### EXTRAIT DE PAGE
----

Presse : journaliste, une des professions les moins prestigieuses en Tchéquie

Cette nouvelle revue de presse se penche d’abord sur la condition des médias et du journalisme en Tchéquie. Elle s’intéresse également à la définition du centre de l’Europe et à l’évolution de la Tchéquie en faveur de l’UE. Il y sera également question de la fidélité des supporters d’Andrej Babiš. Un sujet de l’agenda international concerne la situation dans la région de Belgorod en Russie. Un mot enfin sur les trois concerts donnés par Tina Turner à Prague.

Les médias peuvent être affaiblis de différentes manières. Par exemple, par l’aggravation de leur situation économique. C’est ce que constate l’hebdomadaire Respekt en lien avec l’augmentation de la TVA de 21 % pour la presse, envisagée par le gouvernement de Petr Fiala. Une mesure qui est plus efficace que les interdictions et qui ne risque pas, comme il l’explique, de provoquer les protestations du public :

« Quarante ans de régime totalitaire, suivis de plus de trente ans d’attaques incessantes contre les journalistes, ont laissé des traces. La confiance à leur égard a diminué ces dernières années, le journalisme étant l’une des professions les moins prestigieuses. En Tchéquie, seuls les députés ou les prêtres semblent se classer encore plus bas. Bien entendu, ces attaques ne sont pas les seules responsables de cette situation. Les médias ont commis un certain nombre d’erreurs, en réduisant leurs activités dans les domaines les plus importants, qu’il s’agisse d’enquêtes, de reportages ou d’analyses approfondies. »

« Pourtant, la société a besoin des médias », souligne l’éditorialiste de Respekt, « car sans les journalistes, nous n’aurions peut-être plus de système entièrement démocratique » :

« Ce sont en effet les médias qui ont continué à contrôler les actions de l’ex-Premier ministre  Andrej Babiš et de l’ancien président Miloš Zeman entre 2013 et 2022. L’affirmation du gouvernement actuel selon laquelle il ne se passera par grand-’chose si des titres de la presse écrite font faillite parce que nous avons des médias publics est  dangereux et absurde. Le passé a également montré à quel point la télévision et la radio tchèques étaient vulnérables, lorsque les politiciens décident de les mettre sous pression. Cela pourrait se reproduire à tout moment. »

----

Entrées d'un jeu de données

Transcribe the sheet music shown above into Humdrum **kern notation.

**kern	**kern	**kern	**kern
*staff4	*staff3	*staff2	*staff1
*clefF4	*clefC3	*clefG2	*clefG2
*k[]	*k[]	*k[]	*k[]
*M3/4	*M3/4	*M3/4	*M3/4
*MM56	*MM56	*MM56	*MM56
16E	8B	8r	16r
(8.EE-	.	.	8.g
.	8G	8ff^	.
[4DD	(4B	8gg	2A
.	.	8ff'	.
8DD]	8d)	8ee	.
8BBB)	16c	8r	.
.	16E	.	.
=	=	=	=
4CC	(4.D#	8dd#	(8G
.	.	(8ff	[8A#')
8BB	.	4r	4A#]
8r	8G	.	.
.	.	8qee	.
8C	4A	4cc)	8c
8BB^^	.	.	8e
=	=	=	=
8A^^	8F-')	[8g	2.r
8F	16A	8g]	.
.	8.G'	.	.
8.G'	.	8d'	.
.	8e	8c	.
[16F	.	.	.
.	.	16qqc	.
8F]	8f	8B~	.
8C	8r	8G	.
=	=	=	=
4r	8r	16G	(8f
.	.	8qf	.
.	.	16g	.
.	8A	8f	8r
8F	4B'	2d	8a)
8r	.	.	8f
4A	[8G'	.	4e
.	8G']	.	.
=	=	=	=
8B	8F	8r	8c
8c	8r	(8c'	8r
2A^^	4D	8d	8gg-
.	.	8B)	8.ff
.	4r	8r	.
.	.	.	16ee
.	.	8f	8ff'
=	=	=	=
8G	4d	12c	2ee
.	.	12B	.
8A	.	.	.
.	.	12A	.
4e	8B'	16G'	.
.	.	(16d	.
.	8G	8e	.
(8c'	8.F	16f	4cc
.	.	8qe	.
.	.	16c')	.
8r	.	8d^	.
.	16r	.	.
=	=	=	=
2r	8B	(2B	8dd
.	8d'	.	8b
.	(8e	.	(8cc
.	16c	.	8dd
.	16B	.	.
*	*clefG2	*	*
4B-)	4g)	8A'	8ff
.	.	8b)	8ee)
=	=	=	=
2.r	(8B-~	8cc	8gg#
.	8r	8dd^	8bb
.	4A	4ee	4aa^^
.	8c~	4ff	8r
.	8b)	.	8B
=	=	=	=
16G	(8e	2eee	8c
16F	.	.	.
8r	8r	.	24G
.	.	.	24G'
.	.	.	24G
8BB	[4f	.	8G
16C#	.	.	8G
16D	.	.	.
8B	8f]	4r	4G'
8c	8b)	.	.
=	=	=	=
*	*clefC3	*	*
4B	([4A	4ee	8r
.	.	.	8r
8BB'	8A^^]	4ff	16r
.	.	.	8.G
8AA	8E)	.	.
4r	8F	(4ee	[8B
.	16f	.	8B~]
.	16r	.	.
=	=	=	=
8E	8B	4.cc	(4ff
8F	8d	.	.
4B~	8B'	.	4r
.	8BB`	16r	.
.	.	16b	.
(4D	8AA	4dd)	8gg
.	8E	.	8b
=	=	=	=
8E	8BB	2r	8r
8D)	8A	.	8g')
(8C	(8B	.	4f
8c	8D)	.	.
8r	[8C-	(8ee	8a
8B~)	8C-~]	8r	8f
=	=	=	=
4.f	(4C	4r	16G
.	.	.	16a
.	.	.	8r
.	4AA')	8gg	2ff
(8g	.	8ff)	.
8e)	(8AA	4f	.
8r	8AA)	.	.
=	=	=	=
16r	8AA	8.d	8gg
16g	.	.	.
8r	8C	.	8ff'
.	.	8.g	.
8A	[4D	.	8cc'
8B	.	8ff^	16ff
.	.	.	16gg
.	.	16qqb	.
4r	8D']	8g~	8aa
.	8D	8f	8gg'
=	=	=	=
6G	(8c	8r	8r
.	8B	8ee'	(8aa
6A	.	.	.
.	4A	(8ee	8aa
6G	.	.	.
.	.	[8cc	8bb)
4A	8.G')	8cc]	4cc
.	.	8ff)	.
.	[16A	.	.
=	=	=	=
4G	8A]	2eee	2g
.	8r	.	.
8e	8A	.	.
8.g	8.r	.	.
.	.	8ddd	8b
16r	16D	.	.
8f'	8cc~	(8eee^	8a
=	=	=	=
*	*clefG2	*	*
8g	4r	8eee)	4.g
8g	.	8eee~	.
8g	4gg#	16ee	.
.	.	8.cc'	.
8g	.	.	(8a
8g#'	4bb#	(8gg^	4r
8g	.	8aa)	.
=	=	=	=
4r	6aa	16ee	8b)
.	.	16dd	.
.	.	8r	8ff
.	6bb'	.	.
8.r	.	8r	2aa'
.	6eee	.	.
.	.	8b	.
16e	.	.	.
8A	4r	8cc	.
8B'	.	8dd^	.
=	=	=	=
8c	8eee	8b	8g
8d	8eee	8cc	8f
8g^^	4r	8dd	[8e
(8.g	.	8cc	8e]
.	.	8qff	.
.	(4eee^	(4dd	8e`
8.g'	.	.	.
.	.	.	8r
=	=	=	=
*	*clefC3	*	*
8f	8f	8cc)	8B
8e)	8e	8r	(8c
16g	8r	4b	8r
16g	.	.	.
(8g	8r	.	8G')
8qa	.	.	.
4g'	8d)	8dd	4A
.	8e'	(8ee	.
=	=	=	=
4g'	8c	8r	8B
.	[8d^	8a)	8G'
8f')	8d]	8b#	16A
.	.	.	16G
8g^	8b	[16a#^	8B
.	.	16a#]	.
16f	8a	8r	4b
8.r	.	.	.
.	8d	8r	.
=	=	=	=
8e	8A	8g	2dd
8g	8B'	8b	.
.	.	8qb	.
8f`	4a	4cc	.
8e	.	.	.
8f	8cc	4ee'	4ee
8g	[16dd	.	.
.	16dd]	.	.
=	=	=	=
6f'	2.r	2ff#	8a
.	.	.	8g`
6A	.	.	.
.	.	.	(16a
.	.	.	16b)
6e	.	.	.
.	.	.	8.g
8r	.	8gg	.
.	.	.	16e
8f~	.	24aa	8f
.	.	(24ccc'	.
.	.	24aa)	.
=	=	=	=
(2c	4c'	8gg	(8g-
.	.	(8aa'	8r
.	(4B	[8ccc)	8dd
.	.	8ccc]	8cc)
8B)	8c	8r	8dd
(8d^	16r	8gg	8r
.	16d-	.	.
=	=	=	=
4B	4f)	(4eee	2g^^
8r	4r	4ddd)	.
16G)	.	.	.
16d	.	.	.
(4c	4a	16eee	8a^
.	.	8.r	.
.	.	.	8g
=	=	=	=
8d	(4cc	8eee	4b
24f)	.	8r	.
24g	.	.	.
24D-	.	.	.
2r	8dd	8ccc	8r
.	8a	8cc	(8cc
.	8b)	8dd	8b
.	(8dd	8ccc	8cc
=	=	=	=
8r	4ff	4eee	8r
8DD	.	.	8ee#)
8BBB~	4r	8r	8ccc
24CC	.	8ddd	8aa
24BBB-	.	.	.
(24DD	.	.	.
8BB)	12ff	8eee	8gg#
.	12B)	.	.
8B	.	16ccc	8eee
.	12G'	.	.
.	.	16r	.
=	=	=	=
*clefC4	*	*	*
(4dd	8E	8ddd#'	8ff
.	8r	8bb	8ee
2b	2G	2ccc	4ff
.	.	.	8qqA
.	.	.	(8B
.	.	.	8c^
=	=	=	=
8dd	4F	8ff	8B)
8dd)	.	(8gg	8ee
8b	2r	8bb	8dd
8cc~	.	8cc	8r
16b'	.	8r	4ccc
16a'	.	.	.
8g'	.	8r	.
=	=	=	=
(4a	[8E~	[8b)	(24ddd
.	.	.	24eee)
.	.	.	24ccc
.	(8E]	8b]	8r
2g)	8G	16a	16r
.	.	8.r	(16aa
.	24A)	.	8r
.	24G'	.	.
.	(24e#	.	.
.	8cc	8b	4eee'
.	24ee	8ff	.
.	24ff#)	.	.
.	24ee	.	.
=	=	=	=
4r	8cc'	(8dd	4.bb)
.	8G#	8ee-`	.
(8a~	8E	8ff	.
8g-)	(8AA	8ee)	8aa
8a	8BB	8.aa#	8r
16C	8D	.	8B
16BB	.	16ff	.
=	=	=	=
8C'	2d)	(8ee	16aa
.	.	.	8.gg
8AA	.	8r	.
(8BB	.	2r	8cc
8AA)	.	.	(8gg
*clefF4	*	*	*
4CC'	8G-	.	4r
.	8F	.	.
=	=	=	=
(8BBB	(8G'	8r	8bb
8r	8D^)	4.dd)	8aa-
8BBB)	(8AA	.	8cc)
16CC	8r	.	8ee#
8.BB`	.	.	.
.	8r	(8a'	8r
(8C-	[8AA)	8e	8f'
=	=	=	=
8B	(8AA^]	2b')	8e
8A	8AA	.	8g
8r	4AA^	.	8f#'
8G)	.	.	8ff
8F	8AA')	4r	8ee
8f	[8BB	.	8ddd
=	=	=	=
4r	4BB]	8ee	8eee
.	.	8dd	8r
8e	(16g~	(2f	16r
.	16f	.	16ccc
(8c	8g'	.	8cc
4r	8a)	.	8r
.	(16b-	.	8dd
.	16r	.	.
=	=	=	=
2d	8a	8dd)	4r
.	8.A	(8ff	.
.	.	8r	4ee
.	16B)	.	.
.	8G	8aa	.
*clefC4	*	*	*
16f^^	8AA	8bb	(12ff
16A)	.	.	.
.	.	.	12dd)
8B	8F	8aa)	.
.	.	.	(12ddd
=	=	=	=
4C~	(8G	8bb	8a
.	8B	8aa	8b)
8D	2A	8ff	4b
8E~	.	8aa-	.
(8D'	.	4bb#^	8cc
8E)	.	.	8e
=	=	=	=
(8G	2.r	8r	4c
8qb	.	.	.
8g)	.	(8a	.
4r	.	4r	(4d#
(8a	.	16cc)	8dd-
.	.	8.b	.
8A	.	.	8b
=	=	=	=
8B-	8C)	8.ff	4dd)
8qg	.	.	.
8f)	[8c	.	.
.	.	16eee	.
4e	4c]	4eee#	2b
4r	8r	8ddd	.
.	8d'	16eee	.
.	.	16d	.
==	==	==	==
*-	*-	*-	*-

----

### PROBLÈMES
1) D'après la revue de presse, pourquoi l'éditorialiste de Respekt juge-t-il dangereuse l'affirmation du gouvernement selon laquelle la faillite de titres de la presse écrite importerait peu grâce aux médias publics ? Répondez en une à trois phrases.
2) Repérez dans les enregistrements chaque ligne qui contient la chaîne "kern", puis recopiez-la.
La revue de presse et les enregistrements n'ont aucun lien entre eux.

### RÉPONSES PAR TÂCHE
1) Le passé a montré à quel point la télévision et la radio tchèques étaient vulnérables lorsque les politiciens décidaient de les mettre sous pression. Cela pourrait se reproduire à tout moment.

2)
Transcribe the sheet music shown above into Humdrum **kern notation.
**kern	**kern	**kern	**kern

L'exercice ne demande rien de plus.